I met a wonderful man and with him came the traditional family with old folks, good tidings to all etc but my Christmas cynicism has firmly set in by then. I hadn’t quite developed into the infamous Grinch but I wasn’t willing to partake in an eating frenzy that lasted from Christmas Eve till midnight on boxing day. All the brandy butter in the world could not revive my Christmas cheer. I dutifully made salads and washed the dishes and put on my happy face but secretly I longed to be in a place where Christmas did not exist.
You see the stories of people who get so depressed when Christmas ends, when all the glittery decorations come down and the podgy stomach comes out was not going to be me. I recall the sad story of a man who could not bear to take his decorations down and would keep them up for the entire year. How sad that he needed tinsel and pretty ornaments to complete his life.
So you can call me cynical and throw mince pies at me at midnight, realistically I can’t go back to those carefree times when father Christmas was real and tickies appeared in the Christmas pudding. I’m happy to discard the consumerism that is Christmas and enjoy the real peace that has been promised to us.
Don’t get me wrong I have had many marvelous Christmas’ with my awesome family and without them. I’ve known the heartache of loneliness and the joy of togetherness.
I’ve sat and gorged my face till I couldn’t stand, not a good memory!
I’ve danced with people who know the rhythm of Africa and love eating mountains of meat and marshmallows for desert.
I’ve dressed up my dogs in antlers and Christmas outfits and recorded Christmas songs on videos, and no it’s not on You tube!
I’ve stacked my cupboards with an array of chocolates that even the Easter bunny would envy just to try and delight in the consumerism that is Christmas.
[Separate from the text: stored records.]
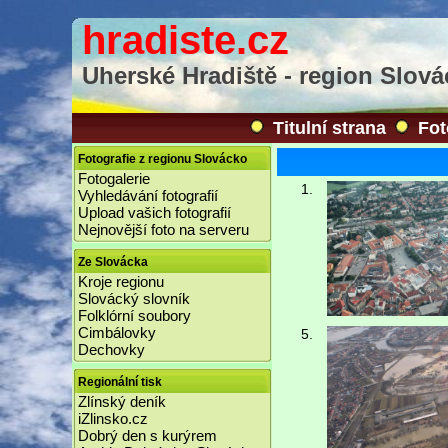
hradiste.cz
Uherské Hradiště - region Slov
Titulní strana
Fot
Fotografie z regionu Slovácko
Fotogalerie
1.
Vyhledávání fotografií
Upload vašich fotografií
Nejnovější foto na serveru
Ze Slovácka
Kroje regionu
Slovácký slovník
Folklórní soubory
Cimbálovky
5.
Dechovky
Regionální tisk
Zlínský deník
iZlinsko.cz
Dobrý den s kurýrem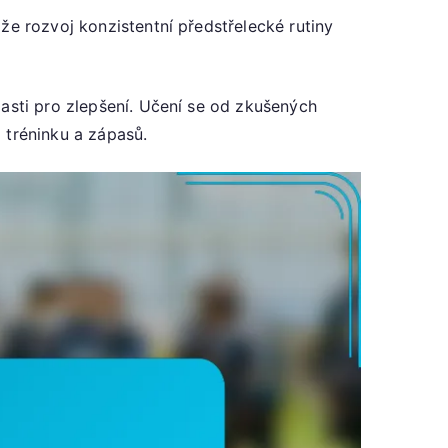
že rozvoj konzistentní předstřelecké rutiny
lasti pro zlepšení. Učení se od zkušených
 tréninku a zápasů.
Any excuse to eat chocolate!
I’ve watched incredibly cheesy Christmas movies so that I could block out the sadness of Christmas’ past, and yes I do still love Christmas movies!
Yes and we have sung with our grown kids at the top of our voices to our proud Christmas tree, a very good memory!
I’ve had a delightful vegan Christmas with no meat in sight. I could still stand after eating!
Two years ago on Christmas day I told the vet to put my cat down because she was so ill, but my son wouldn’t have it and she was admitted to intensive care. A whole lot of cash later and a few lives under her belt she lives to give me the cold shoulder for another Christmas. Nine lives are not enough
I wouldn’t change any of these memories for the world, even the sad ones bring me to a recollection of our beloved risen Christ, who was despised and rejected by men and was a man of sorrows and was acquainted with grief. He died for our transgressions and by His wounds we are healed. He has always been with me and at this time of the year I am grateful that He came down to earth from Heaven and He knows our suffering.
I can dance with the best of them, I can sing out of tune, I love my share of Christmas delights, but I would give it all up if I didn’t know Him!!!